Dans la même académie, la fiche préparatoire renseignée par la famille pour préparer le choix d’orientation saisi via internet, ne stipule pas l’apprentissage parmi les choix d’orientation.

L’académie de Créteil, en revanche, présente l’apprentissage dans la fiche préparatoire, comme une voie d’orientation au même titre que la voie scolaire de sorte que l’élève a systématiquement le choix entre voie scolaire et voie par apprentissage pour chaque diplôme de la spécialité choisie.
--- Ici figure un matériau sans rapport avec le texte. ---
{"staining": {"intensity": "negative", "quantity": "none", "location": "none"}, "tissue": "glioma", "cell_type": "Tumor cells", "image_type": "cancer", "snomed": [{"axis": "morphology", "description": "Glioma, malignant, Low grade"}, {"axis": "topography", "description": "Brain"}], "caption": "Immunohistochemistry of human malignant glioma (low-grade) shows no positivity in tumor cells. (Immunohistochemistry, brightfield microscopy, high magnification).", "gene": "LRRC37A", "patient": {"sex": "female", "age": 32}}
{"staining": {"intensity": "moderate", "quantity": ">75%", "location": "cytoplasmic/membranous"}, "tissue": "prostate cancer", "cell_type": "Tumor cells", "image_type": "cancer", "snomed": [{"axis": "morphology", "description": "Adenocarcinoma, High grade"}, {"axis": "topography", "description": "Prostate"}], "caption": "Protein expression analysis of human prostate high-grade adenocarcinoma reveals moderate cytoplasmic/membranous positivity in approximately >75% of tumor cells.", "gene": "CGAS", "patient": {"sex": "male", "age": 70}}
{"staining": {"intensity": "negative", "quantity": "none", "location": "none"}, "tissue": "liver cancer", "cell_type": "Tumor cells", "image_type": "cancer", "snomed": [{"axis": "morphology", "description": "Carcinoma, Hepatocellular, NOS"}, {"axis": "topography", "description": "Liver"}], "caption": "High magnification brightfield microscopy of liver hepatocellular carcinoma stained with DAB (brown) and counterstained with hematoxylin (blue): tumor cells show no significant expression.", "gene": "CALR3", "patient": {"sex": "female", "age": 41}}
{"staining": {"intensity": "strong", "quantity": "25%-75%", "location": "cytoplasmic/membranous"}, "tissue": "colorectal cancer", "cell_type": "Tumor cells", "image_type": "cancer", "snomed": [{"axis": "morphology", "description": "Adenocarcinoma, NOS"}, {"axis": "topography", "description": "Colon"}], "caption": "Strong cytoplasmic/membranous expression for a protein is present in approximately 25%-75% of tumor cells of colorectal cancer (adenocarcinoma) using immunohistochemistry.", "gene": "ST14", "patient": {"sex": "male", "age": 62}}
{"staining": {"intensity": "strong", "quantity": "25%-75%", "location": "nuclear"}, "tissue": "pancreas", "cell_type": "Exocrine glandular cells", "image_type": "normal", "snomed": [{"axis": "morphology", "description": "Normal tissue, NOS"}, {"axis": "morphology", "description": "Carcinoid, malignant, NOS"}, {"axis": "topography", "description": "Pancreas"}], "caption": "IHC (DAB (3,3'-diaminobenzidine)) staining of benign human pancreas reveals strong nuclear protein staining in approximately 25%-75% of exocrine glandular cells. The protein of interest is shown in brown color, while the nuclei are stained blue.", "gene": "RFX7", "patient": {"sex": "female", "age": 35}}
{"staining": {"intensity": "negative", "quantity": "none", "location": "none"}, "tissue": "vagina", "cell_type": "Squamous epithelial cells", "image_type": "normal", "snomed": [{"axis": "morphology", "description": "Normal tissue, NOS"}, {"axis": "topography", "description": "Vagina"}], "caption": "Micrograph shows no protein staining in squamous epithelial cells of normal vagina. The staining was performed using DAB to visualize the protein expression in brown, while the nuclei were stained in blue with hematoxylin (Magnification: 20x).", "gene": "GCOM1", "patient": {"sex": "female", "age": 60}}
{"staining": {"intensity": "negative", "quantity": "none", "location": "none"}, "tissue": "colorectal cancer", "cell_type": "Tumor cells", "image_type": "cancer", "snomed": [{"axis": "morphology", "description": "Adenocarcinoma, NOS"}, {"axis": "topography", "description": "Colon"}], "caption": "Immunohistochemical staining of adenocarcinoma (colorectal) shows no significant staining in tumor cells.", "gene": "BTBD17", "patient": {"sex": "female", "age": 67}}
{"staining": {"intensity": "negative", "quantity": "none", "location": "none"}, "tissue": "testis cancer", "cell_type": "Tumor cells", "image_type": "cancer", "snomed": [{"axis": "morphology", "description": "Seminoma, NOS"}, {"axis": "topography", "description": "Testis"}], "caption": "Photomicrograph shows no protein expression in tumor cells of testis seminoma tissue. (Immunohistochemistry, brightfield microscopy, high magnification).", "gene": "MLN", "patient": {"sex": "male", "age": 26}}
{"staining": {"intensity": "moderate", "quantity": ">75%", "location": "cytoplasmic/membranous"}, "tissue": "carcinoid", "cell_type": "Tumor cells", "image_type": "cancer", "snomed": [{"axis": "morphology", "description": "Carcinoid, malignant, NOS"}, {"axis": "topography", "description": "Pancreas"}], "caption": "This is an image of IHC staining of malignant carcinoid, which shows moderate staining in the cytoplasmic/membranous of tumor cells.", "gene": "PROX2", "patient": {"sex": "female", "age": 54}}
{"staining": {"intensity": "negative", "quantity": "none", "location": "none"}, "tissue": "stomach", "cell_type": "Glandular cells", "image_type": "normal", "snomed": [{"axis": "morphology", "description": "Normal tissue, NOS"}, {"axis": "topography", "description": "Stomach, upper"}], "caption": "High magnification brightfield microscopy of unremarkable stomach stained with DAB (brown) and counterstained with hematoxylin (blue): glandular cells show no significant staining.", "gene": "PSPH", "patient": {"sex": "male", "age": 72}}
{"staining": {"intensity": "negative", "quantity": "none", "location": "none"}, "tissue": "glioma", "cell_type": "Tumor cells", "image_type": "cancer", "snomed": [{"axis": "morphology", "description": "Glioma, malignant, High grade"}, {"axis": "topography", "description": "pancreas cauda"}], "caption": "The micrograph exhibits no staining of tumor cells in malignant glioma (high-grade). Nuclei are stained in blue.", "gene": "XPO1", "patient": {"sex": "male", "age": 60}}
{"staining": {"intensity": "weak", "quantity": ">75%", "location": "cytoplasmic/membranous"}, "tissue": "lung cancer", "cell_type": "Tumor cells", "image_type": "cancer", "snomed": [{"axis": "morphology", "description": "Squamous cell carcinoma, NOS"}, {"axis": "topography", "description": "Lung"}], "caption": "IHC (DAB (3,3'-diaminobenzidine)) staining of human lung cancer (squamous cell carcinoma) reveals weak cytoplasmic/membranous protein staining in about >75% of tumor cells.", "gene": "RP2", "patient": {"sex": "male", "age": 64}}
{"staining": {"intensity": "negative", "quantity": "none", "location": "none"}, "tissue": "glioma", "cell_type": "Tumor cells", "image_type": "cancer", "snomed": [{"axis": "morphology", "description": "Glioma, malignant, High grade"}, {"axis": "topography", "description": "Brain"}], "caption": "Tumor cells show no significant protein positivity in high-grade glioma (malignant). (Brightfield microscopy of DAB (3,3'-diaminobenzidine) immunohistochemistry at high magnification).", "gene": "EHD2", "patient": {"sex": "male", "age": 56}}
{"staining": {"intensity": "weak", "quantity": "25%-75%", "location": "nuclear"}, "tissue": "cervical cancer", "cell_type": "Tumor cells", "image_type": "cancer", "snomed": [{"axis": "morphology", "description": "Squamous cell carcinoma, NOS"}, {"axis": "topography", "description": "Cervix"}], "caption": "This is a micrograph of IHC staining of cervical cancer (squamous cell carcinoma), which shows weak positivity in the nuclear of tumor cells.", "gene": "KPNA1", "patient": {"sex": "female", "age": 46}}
On constate ainsi que les rectorats ont une grande latitude pour organiser l’information et la procédure d’orientation des collégiens. Les documents remis aux familles, participant au titre de la procédure officielle, ont sans aucun doute un effet sur le choix des familles. Le fait de stipuler l’apprentissage comme un choix annexe « hors système éducatif » peut facilement être anxiogène et conduire à des renoncements. Il s’agit d’une aberration pédagogique et politique révélant une incompréhension radicale de l’apprentissage. Rajouter des procédures de vérification complémentaire au-delà des évaluations de compétences acquises dans le cadre de la formation peut conduire également à stigmatiser l’élève qui choisit la voie professionnelle.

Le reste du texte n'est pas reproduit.